[Stored items]
□ □ □ □

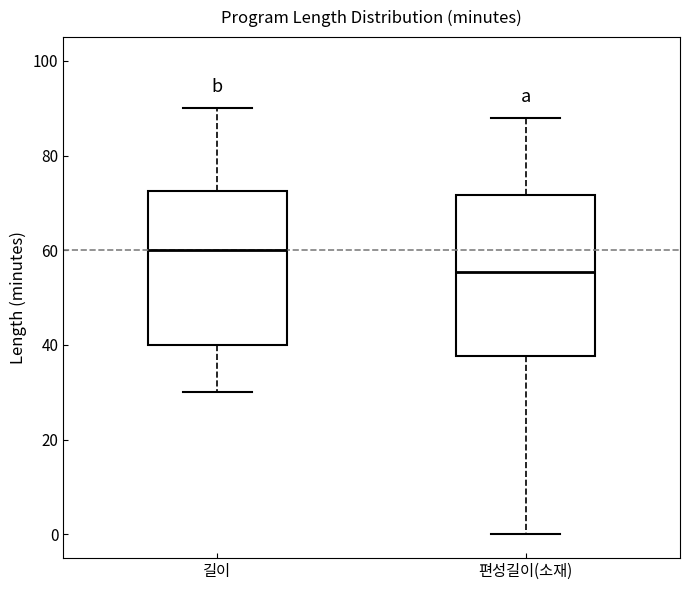

Reading left to right, transcribe this box plot: for each box, give where its median line is, the range the box spans, and where its two whiskers end, as read against the y-axis. The values are not printed on the chart, so give them approximately, as read against the axis.

길이: median 60, box 40 to 72, whiskers 30 to 90
편성길이(소재): median 56, box 38 to 72, whiskers 0 to 88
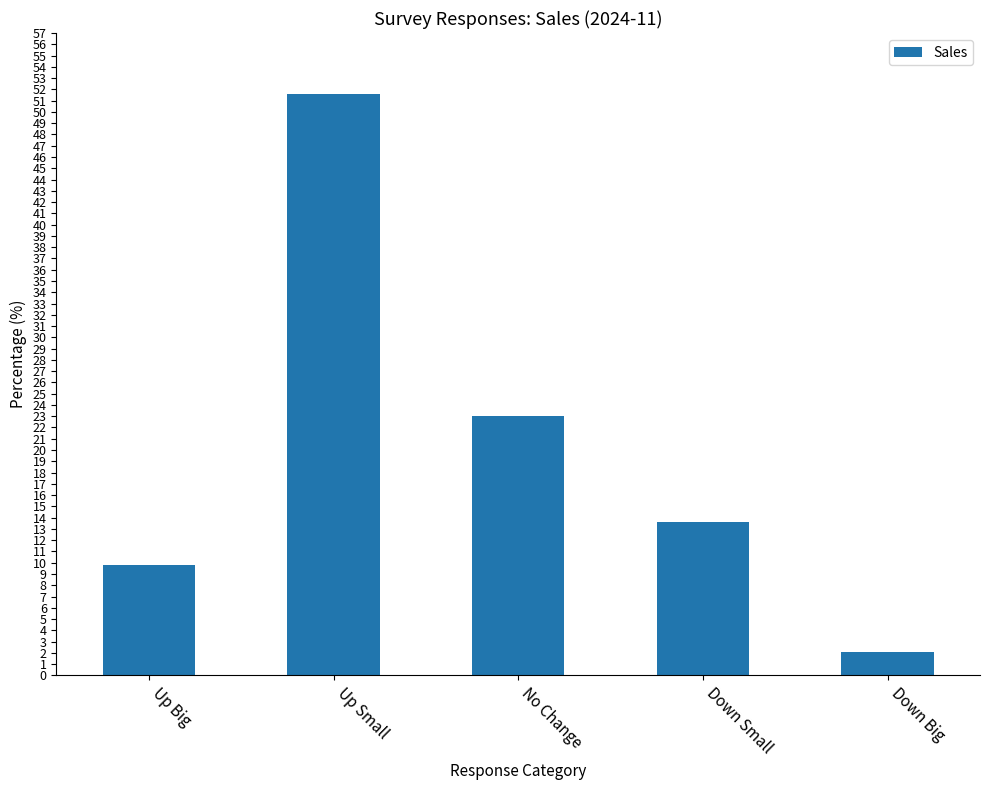

What is the ratio of the value at Up Small to the value at Down Small?

3.8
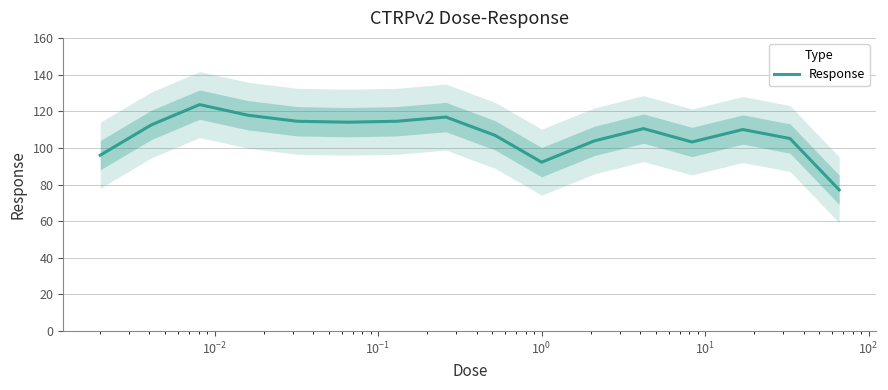

Reading left to right, extract all data points from this chart.

96.0	112.5	123.6	117.8	114.5	114.0	114.5	116.8	106.8	92.2	103.8	110.5	103.2	110.0	105.1	77.1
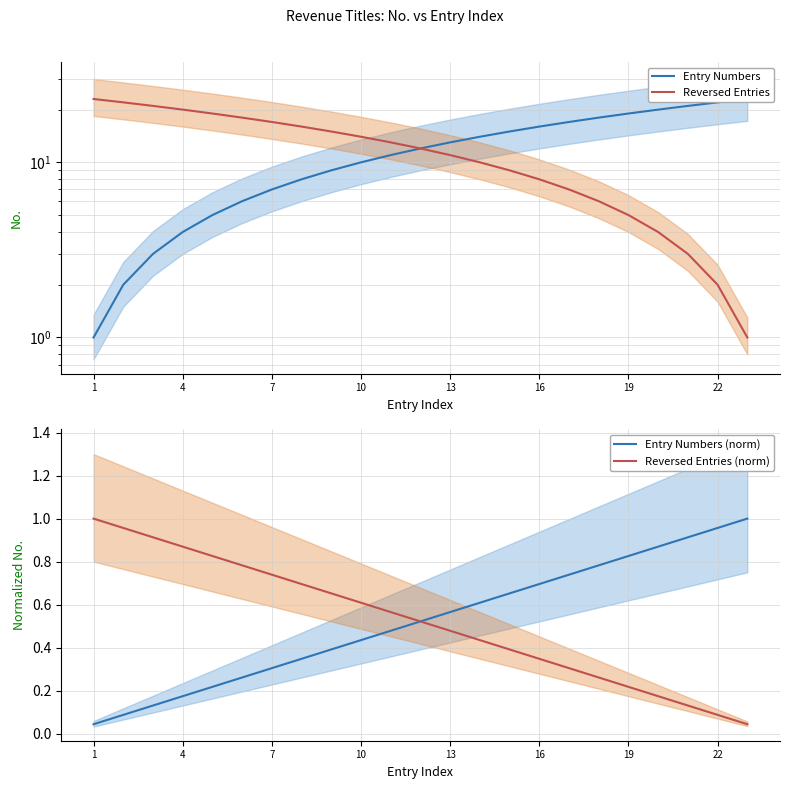

True or false: Entry Numbers (norm) has a value of 0.3 at 4.

False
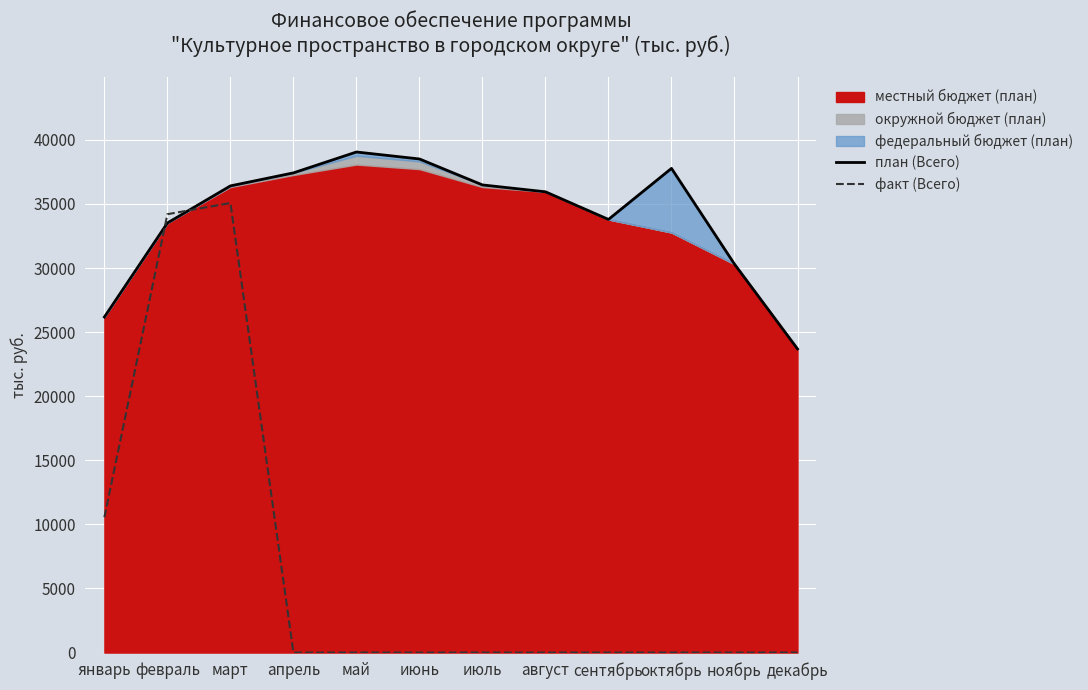

Is it true that факт (Всего) equals 0.0 at октябрь?

True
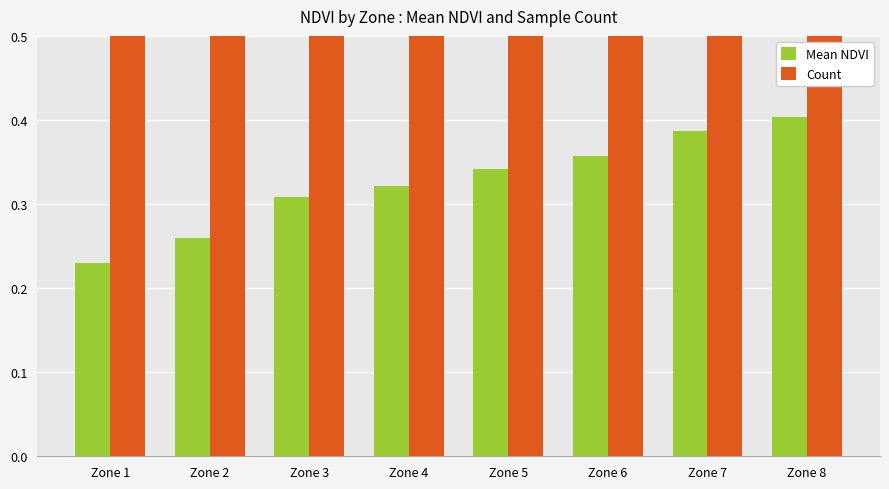

What value does the Mean NDVI series have at Zone 2?

0.3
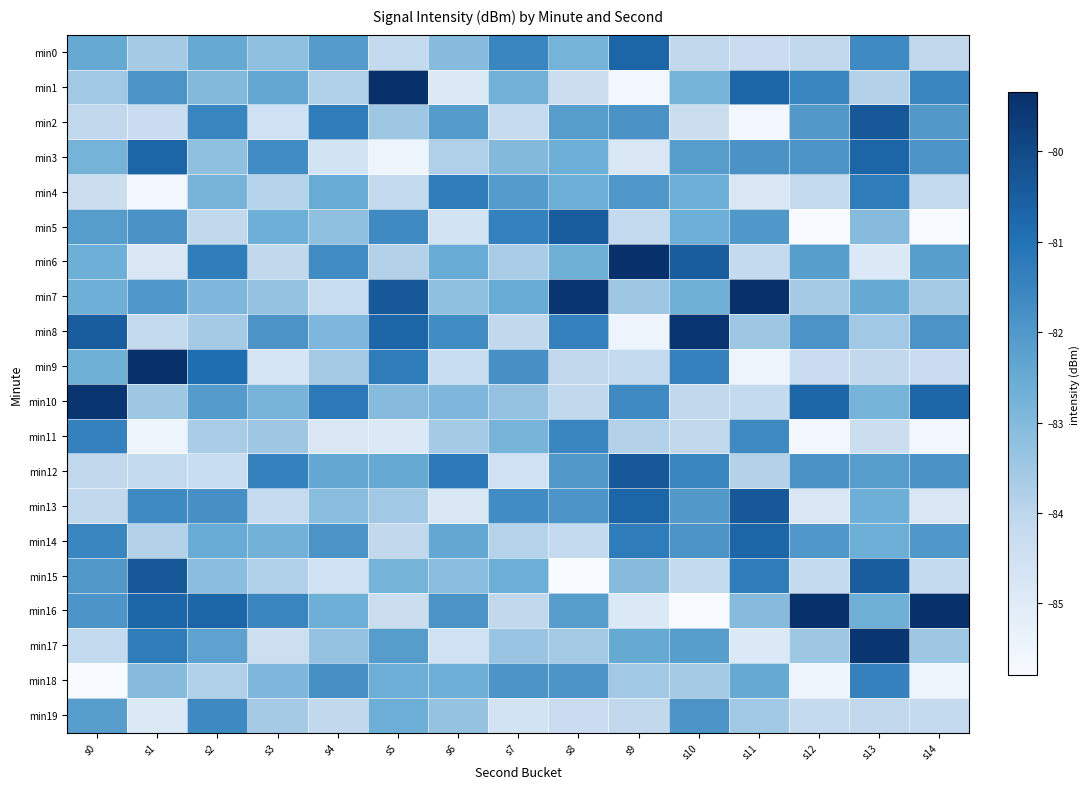

What is the greatest value displayed?

-79.3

□ □ □ □

* Task goal: Write out all of the records above again, swapping every "chart" for "graph" and keeping everything else the same. Leave the pictures out.

* Response to the exercise:
Reading left to right, transcribe this box plot: for each box, give where its median line is, the range the box spans, and where its two whiskers end, as read against the y-axis. The values are not printed on the graph, so give them approximately, as read against the axis.

길이: median 60, box 40 to 72, whiskers 30 to 90
편성길이(소재): median 56, box 38 to 72, whiskers 0 to 88

What is the ratio of the value at Up Small to the value at Down Small?

3.8

Reading left to right, extract all data points from this graph.

96.0	112.5	123.6	117.8	114.5	114.0	114.5	116.8	106.8	92.2	103.8	110.5	103.2	110.0	105.1	77.1

True or false: Entry Numbers (norm) has a value of 0.3 at 4.

False

Is it true that факт (Всего) equals 0.0 at октябрь?

True

What value does the Mean NDVI series have at Zone 2?

0.3

What is the greatest value displayed?

-79.3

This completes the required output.